#### Work to be completed
Look over the data below and give the number of lines containing the word "networks", with no other words.

Saved entries:
- - - - - - -

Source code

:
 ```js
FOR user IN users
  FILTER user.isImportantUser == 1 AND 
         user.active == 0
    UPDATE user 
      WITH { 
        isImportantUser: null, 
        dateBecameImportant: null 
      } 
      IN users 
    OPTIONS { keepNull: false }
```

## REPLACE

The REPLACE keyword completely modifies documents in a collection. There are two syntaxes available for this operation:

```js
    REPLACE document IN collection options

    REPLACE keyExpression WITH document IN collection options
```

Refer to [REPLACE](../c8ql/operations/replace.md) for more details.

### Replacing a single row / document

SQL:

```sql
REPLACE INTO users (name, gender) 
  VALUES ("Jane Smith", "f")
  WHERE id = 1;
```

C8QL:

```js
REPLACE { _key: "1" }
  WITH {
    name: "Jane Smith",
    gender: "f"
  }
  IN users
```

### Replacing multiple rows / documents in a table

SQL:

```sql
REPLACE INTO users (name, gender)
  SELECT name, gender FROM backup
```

- - - - - - -

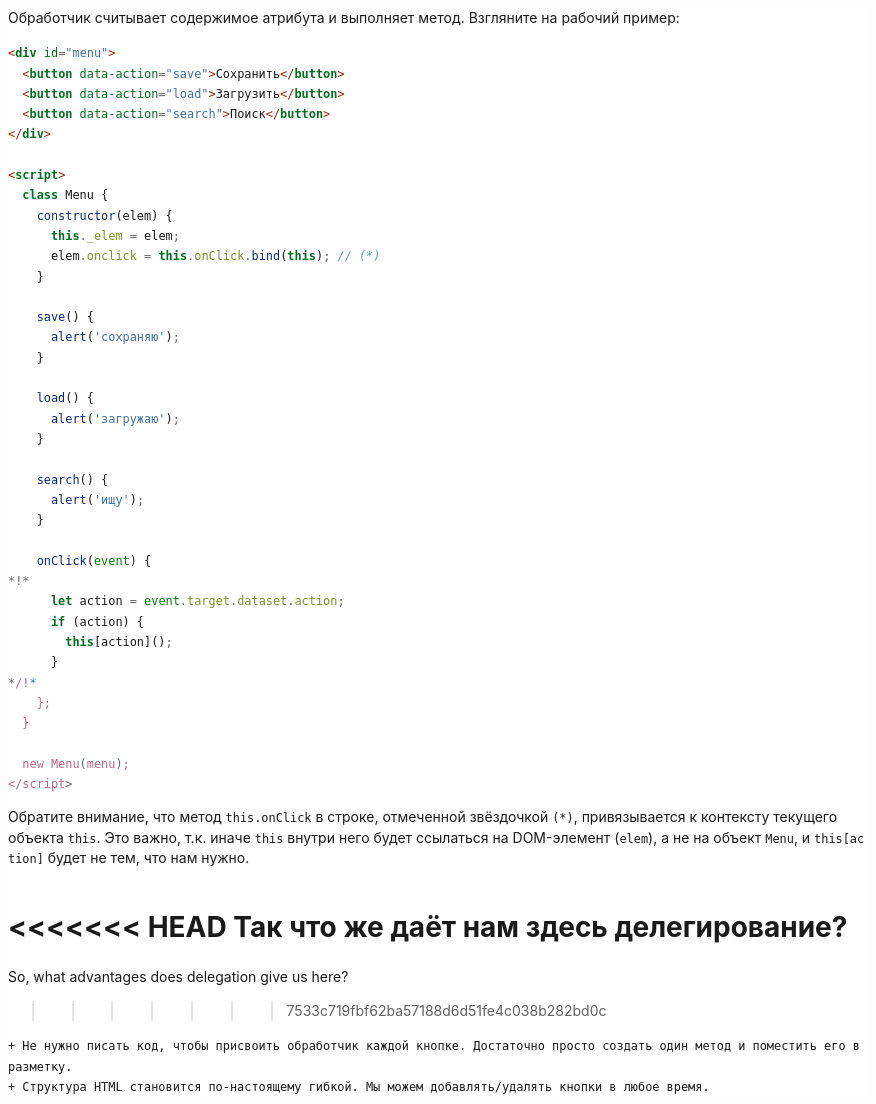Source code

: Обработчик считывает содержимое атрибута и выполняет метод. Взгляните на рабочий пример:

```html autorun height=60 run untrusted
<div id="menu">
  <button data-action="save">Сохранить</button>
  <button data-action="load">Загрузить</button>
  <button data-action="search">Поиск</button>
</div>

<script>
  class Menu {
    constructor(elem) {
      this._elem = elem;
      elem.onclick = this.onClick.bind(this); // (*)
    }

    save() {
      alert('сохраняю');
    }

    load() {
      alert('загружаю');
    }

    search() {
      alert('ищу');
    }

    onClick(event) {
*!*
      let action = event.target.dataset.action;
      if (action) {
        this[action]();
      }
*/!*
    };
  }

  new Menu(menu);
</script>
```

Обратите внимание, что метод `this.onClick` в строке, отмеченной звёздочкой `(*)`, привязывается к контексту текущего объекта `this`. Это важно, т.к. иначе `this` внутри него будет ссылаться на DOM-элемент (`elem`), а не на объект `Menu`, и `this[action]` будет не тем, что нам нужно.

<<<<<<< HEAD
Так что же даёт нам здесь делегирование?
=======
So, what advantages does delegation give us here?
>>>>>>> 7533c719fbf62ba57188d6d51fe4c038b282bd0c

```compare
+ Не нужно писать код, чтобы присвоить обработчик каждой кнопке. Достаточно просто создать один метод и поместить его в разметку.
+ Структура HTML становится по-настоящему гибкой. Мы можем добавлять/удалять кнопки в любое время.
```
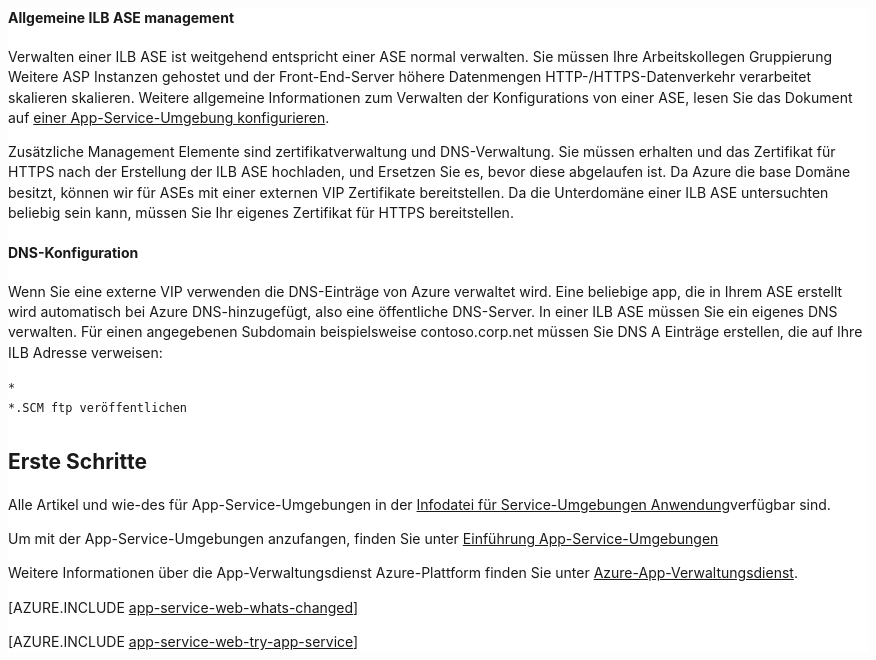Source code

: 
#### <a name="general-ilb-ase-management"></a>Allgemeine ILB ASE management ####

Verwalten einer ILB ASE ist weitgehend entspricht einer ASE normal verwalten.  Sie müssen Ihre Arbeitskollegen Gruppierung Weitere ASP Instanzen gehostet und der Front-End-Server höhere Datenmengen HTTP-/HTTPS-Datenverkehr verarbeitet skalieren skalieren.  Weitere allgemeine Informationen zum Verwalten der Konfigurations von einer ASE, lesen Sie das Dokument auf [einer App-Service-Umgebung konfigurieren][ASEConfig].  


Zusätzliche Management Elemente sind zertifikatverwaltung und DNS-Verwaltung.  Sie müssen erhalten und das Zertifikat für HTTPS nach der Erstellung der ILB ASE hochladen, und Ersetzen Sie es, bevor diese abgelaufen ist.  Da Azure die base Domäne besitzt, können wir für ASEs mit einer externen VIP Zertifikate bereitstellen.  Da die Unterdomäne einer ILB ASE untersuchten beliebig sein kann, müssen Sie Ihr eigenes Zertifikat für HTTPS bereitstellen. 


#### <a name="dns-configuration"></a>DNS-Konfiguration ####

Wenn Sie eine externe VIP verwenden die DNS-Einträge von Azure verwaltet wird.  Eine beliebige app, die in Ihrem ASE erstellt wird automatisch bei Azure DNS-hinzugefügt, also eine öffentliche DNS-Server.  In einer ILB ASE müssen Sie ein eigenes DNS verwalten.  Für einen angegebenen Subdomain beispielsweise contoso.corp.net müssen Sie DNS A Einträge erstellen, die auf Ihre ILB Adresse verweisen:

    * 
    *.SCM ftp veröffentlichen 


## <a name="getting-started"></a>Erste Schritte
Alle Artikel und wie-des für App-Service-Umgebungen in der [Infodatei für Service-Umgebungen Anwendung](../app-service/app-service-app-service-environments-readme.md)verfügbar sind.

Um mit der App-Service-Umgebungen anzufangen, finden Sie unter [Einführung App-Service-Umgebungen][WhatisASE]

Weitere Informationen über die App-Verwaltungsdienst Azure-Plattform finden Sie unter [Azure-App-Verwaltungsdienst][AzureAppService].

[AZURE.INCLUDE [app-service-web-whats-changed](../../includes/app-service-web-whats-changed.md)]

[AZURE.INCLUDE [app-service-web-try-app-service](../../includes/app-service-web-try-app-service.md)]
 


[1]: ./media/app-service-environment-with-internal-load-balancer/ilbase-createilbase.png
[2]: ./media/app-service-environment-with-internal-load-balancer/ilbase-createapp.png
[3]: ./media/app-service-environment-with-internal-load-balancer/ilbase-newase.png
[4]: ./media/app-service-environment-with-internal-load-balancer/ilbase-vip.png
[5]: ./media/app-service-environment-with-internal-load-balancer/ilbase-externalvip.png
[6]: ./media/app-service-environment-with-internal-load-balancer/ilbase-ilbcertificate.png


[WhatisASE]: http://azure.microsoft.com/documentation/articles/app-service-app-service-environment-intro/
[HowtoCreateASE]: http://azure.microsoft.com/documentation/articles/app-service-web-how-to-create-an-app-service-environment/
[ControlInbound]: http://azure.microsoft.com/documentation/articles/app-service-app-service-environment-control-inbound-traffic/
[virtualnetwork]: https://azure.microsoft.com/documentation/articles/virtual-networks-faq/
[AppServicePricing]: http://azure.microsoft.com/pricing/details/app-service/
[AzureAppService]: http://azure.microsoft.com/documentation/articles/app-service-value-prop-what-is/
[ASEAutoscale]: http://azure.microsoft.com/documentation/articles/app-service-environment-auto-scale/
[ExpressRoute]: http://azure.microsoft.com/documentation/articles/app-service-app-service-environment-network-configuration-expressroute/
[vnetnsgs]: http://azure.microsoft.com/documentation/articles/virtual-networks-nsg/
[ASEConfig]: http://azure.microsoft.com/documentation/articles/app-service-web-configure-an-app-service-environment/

- - - - - - -

#### Result for this exercise
2